For this project, I worked in a team of two other Northeastern students. The prompt was vague, choose an art exhibition in the local area, and find a pain point that can be addressed through design thinking. My team chose the Gestural Engineering at the MIT Museum which contained a collection of kinetic sculptures by Arthur Ganson.
On this project, I worked with two other Northeastern Students. As a team, we created the project in a collaborative manner. I took charge of the interviewing and development of user personas. Additionally, took the lead in developing ideas and prototypes.
After selecting our project topic, our group started the research phase by planning when we would go to the MIT Museum to visit our specific exhibit. After discussing, our group decided to conduct individual trips to the exhibit at first, due to the time availabilities for each member.
Our group decided to create an experience map as our alignment diagram in order to better consolidate our individual experiences of our trips to get a better sense of what we would want to do in a follow-up group trip back to the MIT Museum.
Based on our experience map, as a team, we developed user personas the represented the key audience that we were designing for. This key audience was based on who we interacted with on each of our trips to the museum. After developing these personas we were able to clearly understand what sort of questions we still needed to ask during our next trip to the museum. We ended up creating three personas -Julie, Max, and Alice. Julie represents the college students that visit the museum because they are interested in art. Max, represented the college students who visited as a social event rather than being drawn due to its content, and Alice represents the families that go with their children.
Using the personas we created, our group came up with interview questions to ask the various groups we would meet at the exhibit. Additionally, we used the personas to inform us of further questions we would want to be answered in a survey we created and sent out. During our time at the exhibit, we managed to interview both an employee at the museum, working security at the exhibit, and a man visiting the museum from California.

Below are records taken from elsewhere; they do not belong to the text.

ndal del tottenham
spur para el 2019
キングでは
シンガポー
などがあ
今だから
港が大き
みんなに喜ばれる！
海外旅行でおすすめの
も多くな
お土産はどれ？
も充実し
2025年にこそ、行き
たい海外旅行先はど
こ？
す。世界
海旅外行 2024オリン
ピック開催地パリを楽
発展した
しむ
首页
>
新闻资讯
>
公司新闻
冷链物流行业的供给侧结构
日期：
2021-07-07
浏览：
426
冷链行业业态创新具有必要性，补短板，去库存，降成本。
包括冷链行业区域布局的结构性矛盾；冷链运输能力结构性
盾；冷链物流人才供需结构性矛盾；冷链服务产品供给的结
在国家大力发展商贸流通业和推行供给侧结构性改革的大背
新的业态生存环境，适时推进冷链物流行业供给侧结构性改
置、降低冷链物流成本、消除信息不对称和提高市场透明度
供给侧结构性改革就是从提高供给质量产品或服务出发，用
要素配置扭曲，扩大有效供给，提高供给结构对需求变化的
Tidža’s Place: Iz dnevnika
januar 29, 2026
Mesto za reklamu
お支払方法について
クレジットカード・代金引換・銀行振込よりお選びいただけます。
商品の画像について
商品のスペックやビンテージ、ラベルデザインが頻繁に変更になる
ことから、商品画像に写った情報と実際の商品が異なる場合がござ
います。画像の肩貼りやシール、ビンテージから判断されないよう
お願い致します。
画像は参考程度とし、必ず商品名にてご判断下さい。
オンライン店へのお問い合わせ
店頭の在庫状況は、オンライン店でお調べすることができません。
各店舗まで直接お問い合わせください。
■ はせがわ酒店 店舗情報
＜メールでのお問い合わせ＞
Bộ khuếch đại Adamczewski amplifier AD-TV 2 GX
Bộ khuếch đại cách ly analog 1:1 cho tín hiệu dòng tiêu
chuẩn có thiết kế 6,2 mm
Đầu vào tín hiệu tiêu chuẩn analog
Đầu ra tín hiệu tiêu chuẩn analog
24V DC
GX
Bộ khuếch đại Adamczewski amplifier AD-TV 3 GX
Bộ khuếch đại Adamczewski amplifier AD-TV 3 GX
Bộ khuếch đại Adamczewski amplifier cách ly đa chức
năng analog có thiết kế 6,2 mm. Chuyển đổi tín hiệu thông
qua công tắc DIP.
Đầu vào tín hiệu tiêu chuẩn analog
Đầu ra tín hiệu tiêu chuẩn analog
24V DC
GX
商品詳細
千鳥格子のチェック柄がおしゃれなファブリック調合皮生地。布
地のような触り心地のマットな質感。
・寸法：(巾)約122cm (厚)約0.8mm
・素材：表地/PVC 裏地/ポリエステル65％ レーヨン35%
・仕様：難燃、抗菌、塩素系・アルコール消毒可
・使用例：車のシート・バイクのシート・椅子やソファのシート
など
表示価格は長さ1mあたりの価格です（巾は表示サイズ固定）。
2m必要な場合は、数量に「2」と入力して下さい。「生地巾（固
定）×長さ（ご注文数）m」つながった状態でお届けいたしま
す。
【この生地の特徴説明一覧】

We mapped out Julie's theoretical trip. We covered what the current state is, the problem, and what our solution is: how can we solve the various issues that we came across during our trips for our ideal student persona? Ideally, the changes that we propose would have left Julie feeling inspired and like she got something out of her visit. She's gotten inspiration for her studio projects, and she's even convinced some of her friends who normally don't like museums to come!
Our changed alignment diagram focused on four aspects that we found to be the most important to the experience: the ticket experience, the experience interacting with the exhibit pieces, the touch wall, and the pushcart. We initially decided to solve some of these problems with a three-pronged approach: building a new marketing site, creating new signage, and building new ways to interact with the exhibit pieces.
The website that currently exists about the Gestural Engineering exhibit doesn't take advantage of the amazing movement that captures the visitor's gaze while they're at the exhibit. We also looked into changing the signage to take more about the work of art rather than just a tantalizing snippet of the maker's quote.
While we did research and consider making changes for all three aspects of this plan, we decided to pursue the difference levels (interacting during) the exhibit for the majority of the project. The interactions with the exhibits are all so similar, it makes a big difference when you get to interact with the gestural engineering in a gesturally specific fashion.